Way Back When ... with Nicole Hosp
The years have flown by so fast for some veterans on the World Cup that they hardly realize they’re veterans.
FISALPINE.com is running a series with a few ladies racing on the Cup for 10 years or longer, asking them to take a look back on what has changed since they were rookies.
After being riddled by injuries – first breaking her shinbone in Zagreb in 2009, then tearing right knee ligaments in Soelden at the beginning of the 2010 season, Austrian Nicole Hosp surged back into the top 10 – and even onto the podium a couple of times – during her comeback last year and is showing even more signs of consistency and revisited greatness this season, especially after her back-to-back super-combined podiums a couple weekends ago in St. Moritz.
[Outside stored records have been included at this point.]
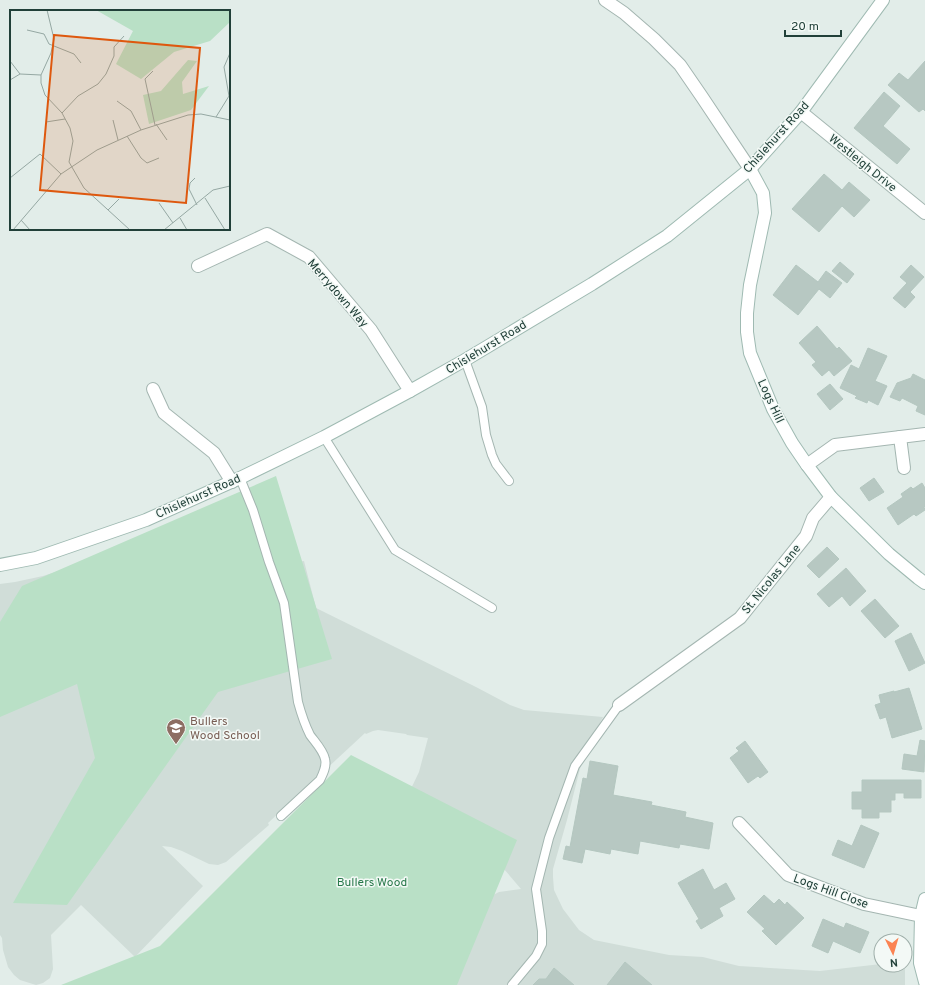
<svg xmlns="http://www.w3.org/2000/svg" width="925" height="985" font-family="Overpass,sans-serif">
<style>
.built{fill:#d0ddd8}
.green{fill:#b9e0c6}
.building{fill:#b7c8c2;stroke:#b4c7c0}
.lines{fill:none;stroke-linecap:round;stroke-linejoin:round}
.lane-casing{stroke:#a4b6b1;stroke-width:10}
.street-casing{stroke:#a4b6b1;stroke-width:14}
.secondary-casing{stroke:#9fbab2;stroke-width:14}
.lane{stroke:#fff;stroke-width:8}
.street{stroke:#fff;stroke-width:12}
.secondary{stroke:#fff;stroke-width:12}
.labels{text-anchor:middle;stroke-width:3;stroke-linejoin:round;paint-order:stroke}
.street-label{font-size:12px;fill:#214039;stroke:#f3f9f6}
.education-label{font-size:12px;fill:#785e54;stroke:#f3f9f6;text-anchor:start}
.park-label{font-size:12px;fill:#28794b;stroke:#f3f9f6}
.inset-road{fill:none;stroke:#95a8a3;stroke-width:1}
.view{fill:#de580e;fill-opacity:0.15;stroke:#de580e;stroke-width:2}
.inset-edge{fill:none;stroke:#214039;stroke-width:2}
</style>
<rect width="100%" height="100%" fill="#e2ede9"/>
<polygon class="built" points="133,547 276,566 304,561 316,608 476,687 510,705 524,710 603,717 584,753 567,820 553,869 553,877 554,890 563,909 579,930 594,940 669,955 703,957 739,966 820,971 881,964 905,964 905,985 425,985 483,900 499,892 521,889 504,869 393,826 419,772 428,738 407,735 406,734 378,730 373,731 366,734 365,733 268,823 269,825 226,862 218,865 209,864 182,851 171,847 162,846 203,886 135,957 81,905 51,935 53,969 50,978 43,983 36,985 20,980 14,975 8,967 3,950 2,938 0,935 0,584 15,582 43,576"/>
<g class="green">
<polygon points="276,476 332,659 218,692 67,905 13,903 95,758 77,684 0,717 0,622 22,586"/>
<polygon points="351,755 517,840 457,985 61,985 160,946"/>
</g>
<g class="building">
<polygon points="925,61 925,111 923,109 919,112 888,85 899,73 908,80"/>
<polygon points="884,92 900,106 883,126 910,149 897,164 854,128"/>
<polygon points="824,174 842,190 849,182 870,200 854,217 842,206 819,232 792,209"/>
<polygon points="840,262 854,274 847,283 832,271"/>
<polygon points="796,265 818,282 826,271 842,283 830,298 819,289 798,315 773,295"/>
<polygon points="911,265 924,277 910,292 915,297 905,308 893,298 907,283 900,277"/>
<polygon points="817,326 837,349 839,347 852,361 834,376 829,370 822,376 812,365 816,362 799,343"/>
<polygon points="868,348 887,356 875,381 887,386 878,405 868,400 867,403 855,398 857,396 840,388 851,365 859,369"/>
<polygon points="913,374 925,380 925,415 916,411 918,406 902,398 900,401 890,397 897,383 911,378"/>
<polygon points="830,384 843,399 830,410 817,394"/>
<polygon points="874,478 884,492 869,501 860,488"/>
<polygon points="922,483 925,488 925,506 924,507 925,510 916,516 914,514 898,525 887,508 903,497 901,494 911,487 913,489"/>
<polygon points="827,547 839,559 819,578 807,566"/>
<polygon points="846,568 866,591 850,606 842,596 829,607 817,594"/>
<polygon points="875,599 899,626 885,638 861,611"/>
<polygon points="911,633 925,663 909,671 895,641"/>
<polygon points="909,688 922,729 892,738 886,717 880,719 875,705 881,703 879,695 894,691 894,692"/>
<polygon points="920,740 925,741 924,772 902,769 904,754 917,756"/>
<polygon points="745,741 768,772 760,778 758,776 748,783 730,758 739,751 736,748"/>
<polygon points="590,761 618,766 613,795 652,802 651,805 686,812 685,817 713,823 709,849 680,844 679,848 640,841 638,854 611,849 610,854 585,849 582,863 563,859 566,846 570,847 583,778 587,779"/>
<polygon points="862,780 921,780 921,798 904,798 904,793 895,793 895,800 891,800 891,812 879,812 879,818 862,818 862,809 852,809 852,792 862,792"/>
<polygon points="861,825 879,833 864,868 832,855 838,840 852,846"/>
<polygon points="703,869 714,890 726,883 735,899 719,908 723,916 701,929 696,921 699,919 678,883"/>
<polygon points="764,895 774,904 779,899 785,905 787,902 804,918 776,945 762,931 765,929 747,912"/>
<polygon points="823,919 844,928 846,923 869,932 860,953 833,941 828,953 812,946"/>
<polygon points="625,962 652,985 607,985"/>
<polygon points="554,968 574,985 533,985 539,979 546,979"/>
</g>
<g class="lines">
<g class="lane-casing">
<g id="lane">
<polyline points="465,360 482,407 486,435 492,455 496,464 509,481"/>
<polyline points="324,437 395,550 492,608"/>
<path d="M240,478L253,510L269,562L284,603L298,702C301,713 305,725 310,735C315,742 323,750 325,759C327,766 323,774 320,780L281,816"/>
<polyline points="512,985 536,956 542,944 542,931 536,889 549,838 575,766 619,705"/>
</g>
</g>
<g class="street-casing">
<g id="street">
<polyline points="605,0 624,13 654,39 680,65 702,97 750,169"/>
<polyline points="801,112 925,213"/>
<polyline points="198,266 267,234 309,257 371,330 410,391"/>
<polyline points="153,389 164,413 214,453 232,482"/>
<polyline points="900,437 904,468"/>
<polyline points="807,465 835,445 925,434"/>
<polyline points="619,705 740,618 806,536 813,518 831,497"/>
<polyline points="739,823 788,875 864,904 921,916"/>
</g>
</g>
<g class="secondary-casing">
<g id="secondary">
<polyline points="750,169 763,193 765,213 750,285 747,313 747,332 750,353 773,409 792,443 807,465 831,497 889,554 918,578 925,583"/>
<polyline points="0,565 36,558 146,520 240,478 324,437 410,391 465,360 592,284 667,236 750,169 801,112 883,0"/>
<polyline points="925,899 921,916 920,963 925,982"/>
</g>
</g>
<use href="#lane" class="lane"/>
<use href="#street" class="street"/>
<use href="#secondary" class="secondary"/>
</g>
<defs>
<g id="school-pin" transform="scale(1)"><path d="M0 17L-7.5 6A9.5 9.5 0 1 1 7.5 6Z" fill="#8d6e63" stroke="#f3f9f6"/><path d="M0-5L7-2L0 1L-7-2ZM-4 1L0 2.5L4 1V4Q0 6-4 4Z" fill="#fff"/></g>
</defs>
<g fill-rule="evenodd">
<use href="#school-pin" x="176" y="728"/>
</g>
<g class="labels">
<g class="street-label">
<text transform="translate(776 137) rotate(-48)" y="4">Chislehurst Road</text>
<text transform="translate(863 163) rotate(39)" y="4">Westleigh Drive</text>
<text transform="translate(338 293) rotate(49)" y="4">Merrydown Way</text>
<text transform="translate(486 347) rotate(-31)" y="4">Chislehurst Road</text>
<text transform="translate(771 401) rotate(65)" y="4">Logs Hill</text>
<text transform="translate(198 496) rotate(-24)" y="4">Chislehurst Road</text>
<text transform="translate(771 579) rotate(-51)" y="4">St. Nicolas Lane</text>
<text transform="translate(831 891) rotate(20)" y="4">Logs Hill Close</text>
</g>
<g class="education-label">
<text x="190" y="725">Bullers<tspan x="190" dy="14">Wood School</tspan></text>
</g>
<g class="park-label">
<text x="372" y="886">Bullers Wood</text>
</g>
</g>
<g transform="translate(10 10)">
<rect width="220" height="220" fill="#e2ede9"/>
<path d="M86,0H220V12L200,31L164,42L131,69L106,54L123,21ZM178,50L187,51L172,72L173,84L199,76L181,100L139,114L133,85L151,81Z" fill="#b9e0c6"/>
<path class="inset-road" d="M37,0L44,29L41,43L31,65V73L35,85L52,103L60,118L63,131L59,152L74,178L120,220M17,20L34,24L39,34L64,44L71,53M0,51L10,64M143,61L135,69L145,115M0,70L10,64L31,65M107,91L121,101L131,120M52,103L68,86L88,74L96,64L104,46V37L114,26M206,107L219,86L214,57L220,43M103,110L108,130M36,112L55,109M146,114L157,130M117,126L131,148L137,153L149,148M0,168L30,144L51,164M185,168L180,173L179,179L187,195M195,188L215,220M149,193L163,213M98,200L109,189M170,208L177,220M11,210L20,220M3,220L51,164L87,140L131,120L178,105L191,104L220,110M154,220L203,180L220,176"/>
<path class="view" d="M44,25L190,38L176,193L30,180Z"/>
<rect width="220" height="220" class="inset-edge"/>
</g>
<g transform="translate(893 953) rotate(175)"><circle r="19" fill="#f3f9f6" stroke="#9fafaa"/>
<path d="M0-3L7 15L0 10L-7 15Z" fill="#fb8352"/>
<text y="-6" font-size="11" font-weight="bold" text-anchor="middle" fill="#214039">N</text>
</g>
<path d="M785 30v6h56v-6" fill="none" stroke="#214039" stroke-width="2"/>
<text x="791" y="30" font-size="12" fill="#214039" stroke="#f3f9f6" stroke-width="3" paint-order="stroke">20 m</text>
</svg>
One of these included moving from 26th place after the super G portion of the race to third with a red-hot slalom run.
“I feel really good to know I can still be fast,” Hosp said after the big podium weekend in the Swiss Alps. “I’m just glad to know I am fast and can be on top.”
Hosp has quite a history to look back upon, having won the World Cup overall in 2007 and finishing second to Lindsey Vonn in 2008. Her ski career has included 50 World Cup podiums with 11 victories, beginning way back in 2002 at the season opener in Soelden. She’s also earned four world championship medals – including one GS gold in 2007, plus an Olympic silver medal in slalom in 2006.
She had a big cheering section last weekend in Garmisch-Partenkirchen, which lies just 20 kilometers from her hometown, Bichlbach, Austria. There she was satisfied with her 12-place finish in the very challenging super G (she opted out of the downhill).
When asked to look back on her career and note how things have changed since her early days, the 28-year-old says the one thing she sees is how the younger racers treat the older, more experienced ones.
“Some years ago, all the young girls were having respect for the older ones,” she says. “I think it’s changing everywhere, in normal life and also here in skiing. Sometime it would be nicer when they have more respect. In the other teams it’s more respect than in the own team. Before, we always had respect, waiting what they are doing and saying, now it’s really different.”
At least Hosp finds solace in her peers. She points out that all the top competitors on the World Cup – Lindsey Vonn, Tina Maze, Maria Hoefl-Riesch – are the same age as her and she feels they share an unspoken understanding.
“It’s like friendship. It’s nice,” she says. “Everybody knows, ‘Wow, she’s making a good job.’ They know what hard work it needs to be so good. That’s what young girls have to learn.”
Another thing the younger girls will have to learn is adapting to the new ski regulations in giant slalom next season. She and her age group have experience on longer skis, but she is curious to see how those who have only known short, shaped skis will adjust.
“For us, it’s not that different. I think it will be really, really interesting for the young girls,” she says.